As she begins the journey towards her next big thing, she’s not sure what she will find.

“Maybe it’s backpacking like I did in Costa Rica or adding to my list of adrenaline pumping activities like bungee jumping, sky-diving and cliff-jumping. Whatever it is, I’m always looking for the next exciting thing to try … and there are so many possibilities!”

Paige isn’t sure how skating will fit into her new life. One thing she’s discovered she enjoys is assisting her coach Patty Hole with up-and-coming skaters. She thinks of it as a way of giving back to someone who has and continues to be such a strong role model and mentor.

Part of her message to young athletes back home and in Kingston this week is also about how to use the skills skating teaches. After her successful competitive career, she recognizes that the lessons learned from skating, through both good times and bad, are lessons that she’ll carry through the rest of her life.
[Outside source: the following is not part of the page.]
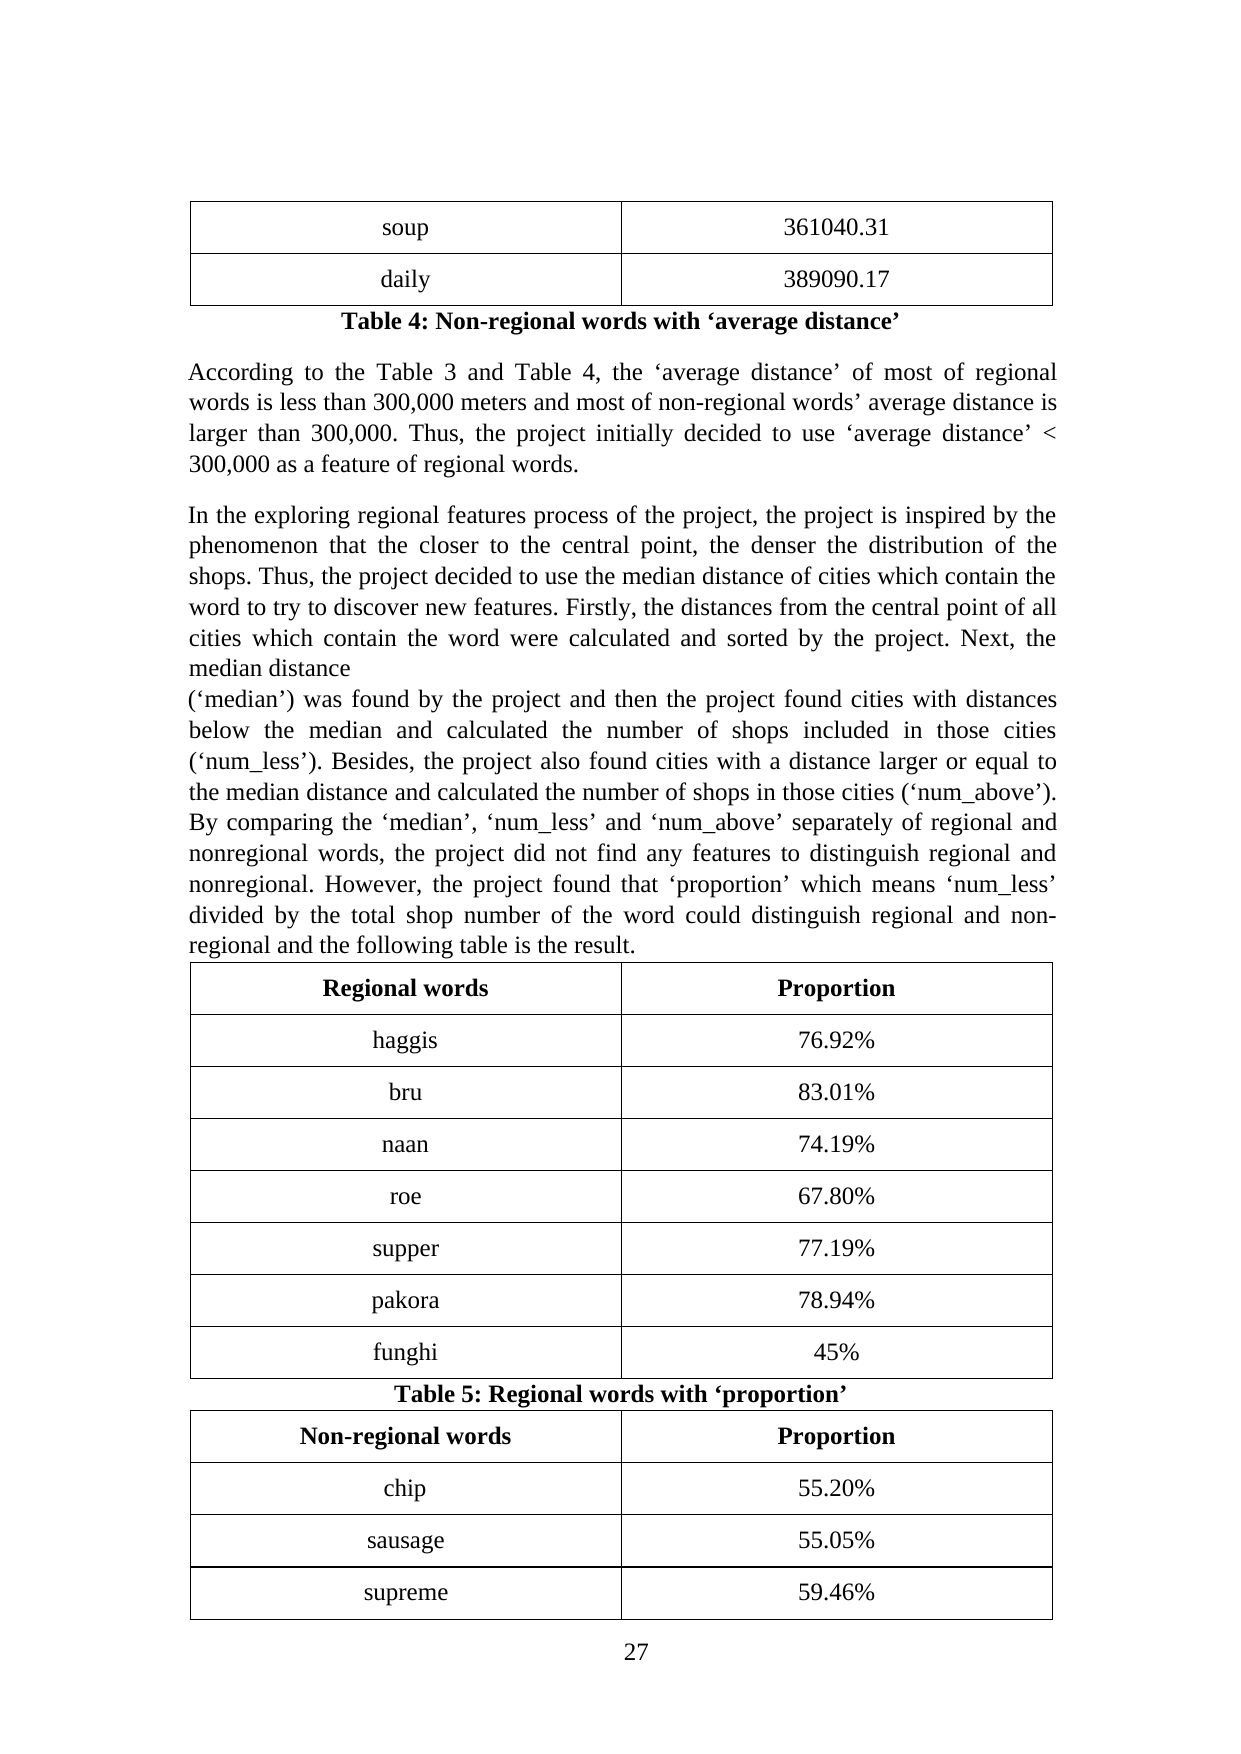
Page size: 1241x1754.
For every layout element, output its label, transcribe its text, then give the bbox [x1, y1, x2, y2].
“Skating has helped me become the confident, daring, hard-working, organized, goal-oriented, determined (some may say hard-headed but I think determined sounds nicer!), outgoing, teach-able, and responsible person that I am today.”

And Paige’s life is expanding.

She recently moved to Calgary and returned to university for the winter semester with a goal of eventually achieving a career in Sport Psychology.  She says it’s a brand new goal for her but she’s excited to see what comes from it.  She would also like to get into public and motivational speaking.

“I feel like I still have so much motivation inside of me and I would really love to be able to share my story, especially with other small town kids and athletes. I’d be happy to let them feed off of my energy and hopefully along the way kindle in them that tiny dream that every child carries within themselves.”

Paige’s own dream of becoming a cowgirl began when she was a tiny child riding horseback, chasing and rounding up horses with her Dad.

“I loved being outside whether it was helping my Mom in our garden, or “helping” Dad with his chores. I remember the pails of feed were almost the same size as me so more often than not I just ended up trying to pat all the wild horses while Dad did all the feeding! With my two brothers, I was always very independent and determined, so anything my brothers tried, I had to try too!”

She tried skating at age four when her parents enrolled her into the CanSkate program at their local club. Over the years, as her commitment to training grew along with her achievements, Paige began to realize the impact the sport was having on her life. Today her path in skating may be fuzzy but her love of the sport is as clear as ever.

“I’m sitting here trying to put into words what skating means to me and I realize I have a smile on my face.  That’s what skating means to me … a smile … happiness … a place where I feel more like myself than any other place in the world … an outlet where I made my most passionate dream come true.  Skating is the very center of who I am and how I live my life.”